The brass preferred him working days. Their grudging compromise was some of each. So Burgess, already well into a double shift—had gotten the call. He'd put on his expedition-weight underwear, lined, waterproof boots, and a snowmobile suit. A hard-faced, middle-aged Michelin man. But not everyone would dress for the weather and they were going to suffer. Crime scenes didn't take less long because it was cold. Ninety above or ten below, the job required the same slow, meticulous work. You had to give the dead their due.

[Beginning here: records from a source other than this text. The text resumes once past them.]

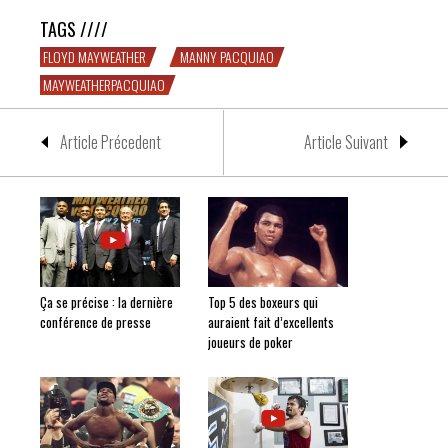
TAGS ////
FLOYD MAYWEATHER
MANNY PACQUIAO
MAYWEATHERPACQUIAO
Article Précedent
Article Suivant
Ça se précise : la dernière
Top 5 des boxeurs qui
conférence de presse
auraient fait d’excellents
joueurs de poker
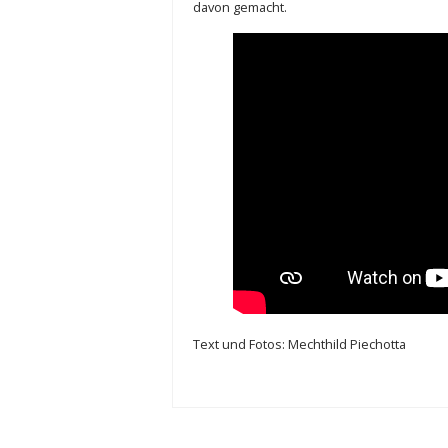
davon gemacht.
Text und Fotos: Mechthild Piechotta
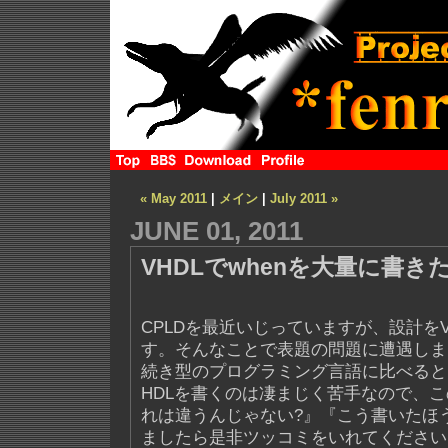
« May 2011
|
メイン
|
July 2011 »
JUNE 01, 2011
VHDLでwhenを大量に書き
CPLDを最近いじっていますが、設計をV
す。そんなことで表題の問題に遭遇しま
続き型のプログラミング言語に比べると
HDLを書くのは凄まじく苦手なので、
れは違うんじゃない?』『こう書いたほ
ましたら是非ツッコミをいれてください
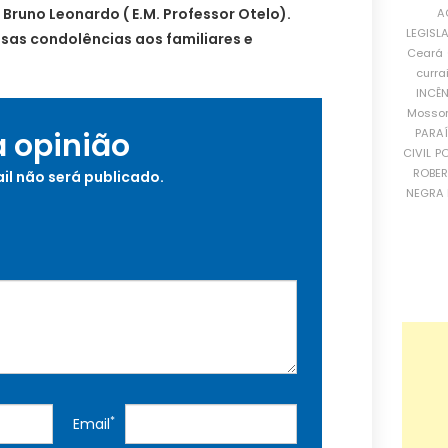
 Bruno Leonardo ( E.M. Professor Otelo).
A
LEGISL
sas condolências aos familiares e
Ceará
curra
INCÊ
Mosso
PARA
a opinião
CIVIL
PO
ROBE
il não será publicado.
NEGRA 
*
Email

In fiction, crime scenes were the pristine springboards of the mystery. People didn't move bodies and carry away souvenirs, cops didn't stomp on footprints, track blood everywhere, litter the scene with their own hair and fibers. In real life, anything could happen. He'd been to scenes so compromised by cops that the perp couldn't have asked for better. Once he'd found two EMTs and a fireman handling the murder weapon. Another time a patrolman washed the glasses the victim and her killer had used "so her parents wouldn't know she'd been drinking." Hell of a piece of numbskull chivalry, with the girl already dead. He'd said that loud enough to make the papers. Gotten called on the carpet for making the department look bad. He didn't care. Truth was truth. At least the hour and the weather would keep spectators away.

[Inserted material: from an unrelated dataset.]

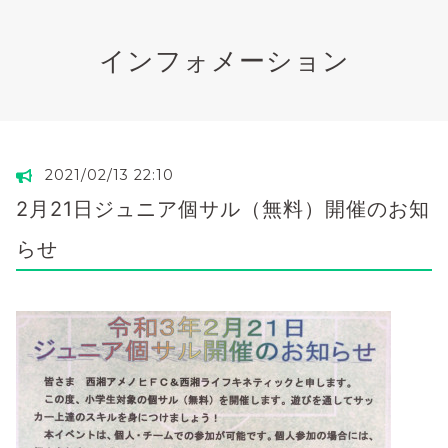
インフォメーション
2021/02/13 22:10
2月21日ジュニア個サル（無料）開催のお知
らせ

He passed the neon lights of the hospital, moving fast as the slippery streets allowed. Saw the flashing light bar, only sign of life at this dismal hour. He stopped well short of the cruiser and the parked Mercedes. Stepping carefully in the existing tracks, he went to meet Remy Aucoin, the young patrol officer who'd found the body. Aucoin got out, head down and shoulders hunched defensively, like a kid expecting to be yelled at. Burgess wanted to slap a hand on his shoulder and tell him it was okay, but held back. He didn't know if it was okay, or if the kid had fucked up somehow. Looked like the kid thought he had. It usually wasn't the end of the world, but he'd never let on he thought that. He'd never have another crime scene go right if word went around he was getting soft.